Tuesday, 10 June 2008

Eating in: Cakes!

I was in Jusco yesterday and there was a promotion going on. Soft cheesecake is selling for only RM9.90 instead of the usual RM12. There were a tray of cut cheesecake in cubes for sampling. Being deprived of cheesecakes LATELY *ahem* I went to sample it. Though not as rich as other cheesecakes and being health-conscious now, I decided to buy one.



It's not a very big cake, but still I managed to slice into 10 pieces. Hui Bao and Nelson were here yesterday, so each of them had a slice. There are still few slices left in the fridge. Anyone?






Earlier today, my mom wants to bake Green Tea Chiffon Cake. So I helped her with whisking the egg white with sugar and washing the utensils. Tired ler, my arms are sore from the pilates lesson yesterday and I had to whisk the eggs till foamy. Not easy hoR...

Pictured above is the mixed batter after pouring into the tube pan, ready to be put into oven.

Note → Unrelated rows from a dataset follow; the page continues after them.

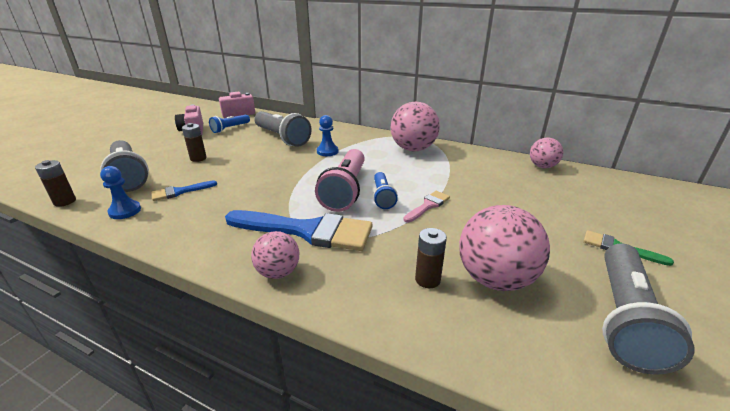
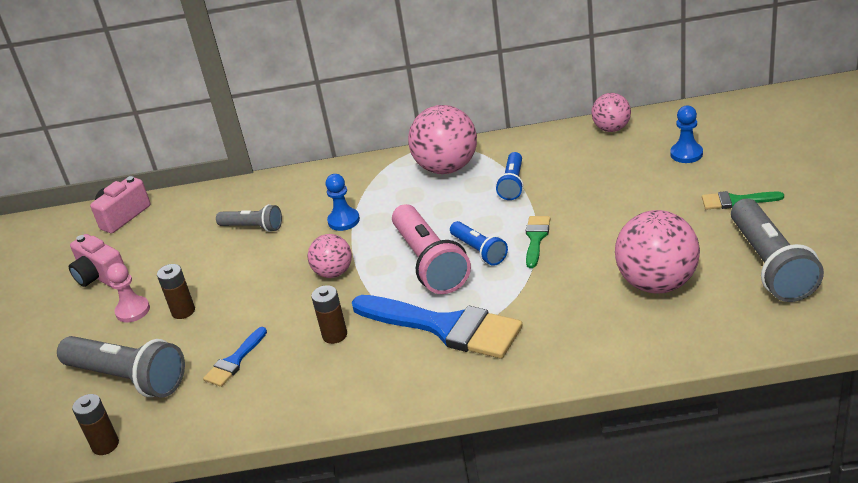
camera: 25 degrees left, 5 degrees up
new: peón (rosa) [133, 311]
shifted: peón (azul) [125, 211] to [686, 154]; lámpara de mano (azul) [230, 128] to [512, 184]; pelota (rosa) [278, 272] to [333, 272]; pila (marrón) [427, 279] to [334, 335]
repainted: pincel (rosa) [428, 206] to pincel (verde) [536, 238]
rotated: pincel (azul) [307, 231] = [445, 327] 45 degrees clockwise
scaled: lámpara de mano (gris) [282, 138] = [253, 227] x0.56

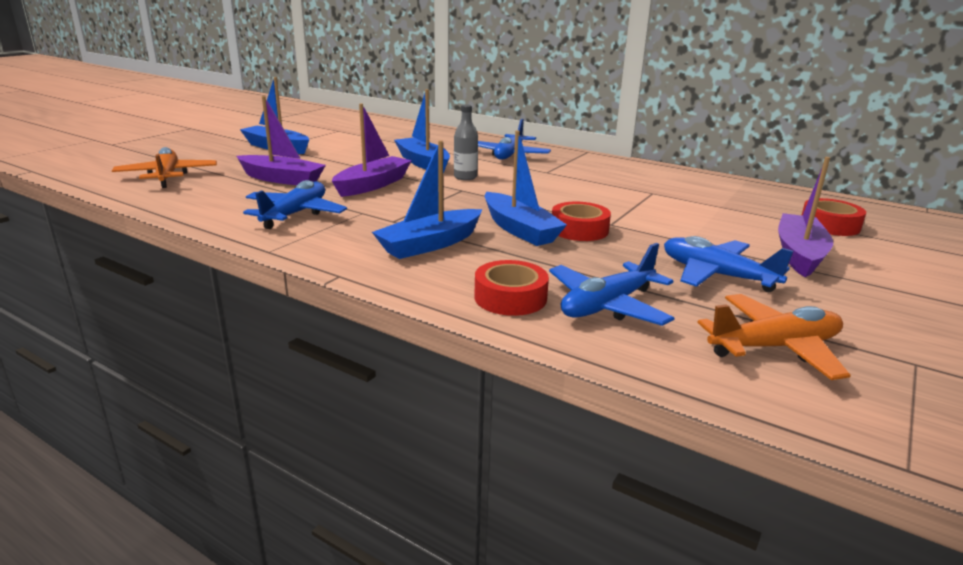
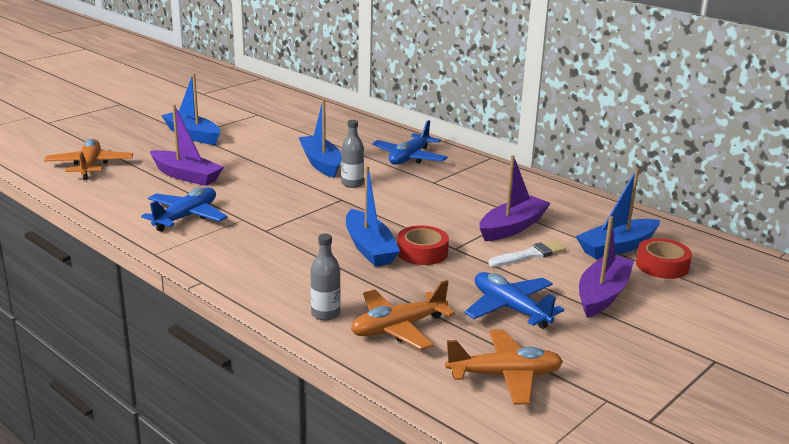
camera: 10 degrees right, 0 degrees up
new: pincel (blanco) [530, 255]
shifted: barco (morado) [373, 185] to [512, 227]; barco (azul) [430, 244] to [617, 247]
swapped: cinta adhesiva (rojo) [510, 297] to botella (gris) [325, 314]
repainted: avión (azul) [607, 305] to avión (naranja) [398, 328]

This is how the chiffon cake looks like after baking for 30 minutes. It is still cooling down as I'm writing this. It is another simple recipe that my mom pulled out from our daily.

Green Tea Chiffon Cake

6 eggs, separated
150g sugar
100g self-raising flour
2½ teaspoon of green tea powder
70ml fresh milk
3½ tablespoon of corn oil
Pinch of salt

1. Beat egg yolks until thick. Add 100g of sugar. Then beat until creamy.
2. Combine milk, green tea powder and oil, stir slowly into egg yolks.
3. In another bowl, whisk egg whites and salt until foamy. Slowly add in remaining sugar and whisk until mixture is stiff.
4. Pour a quarter of egg yolk mixture and flour into egg white. Stir well.
5. Add remaining egg yolk mixture and stir until well blended.
6. Pour batter into tube pan and bake!

Remember to preheat oven in 180°C. Bake if for 30 minutes. Remember to invert the tube pan to cool.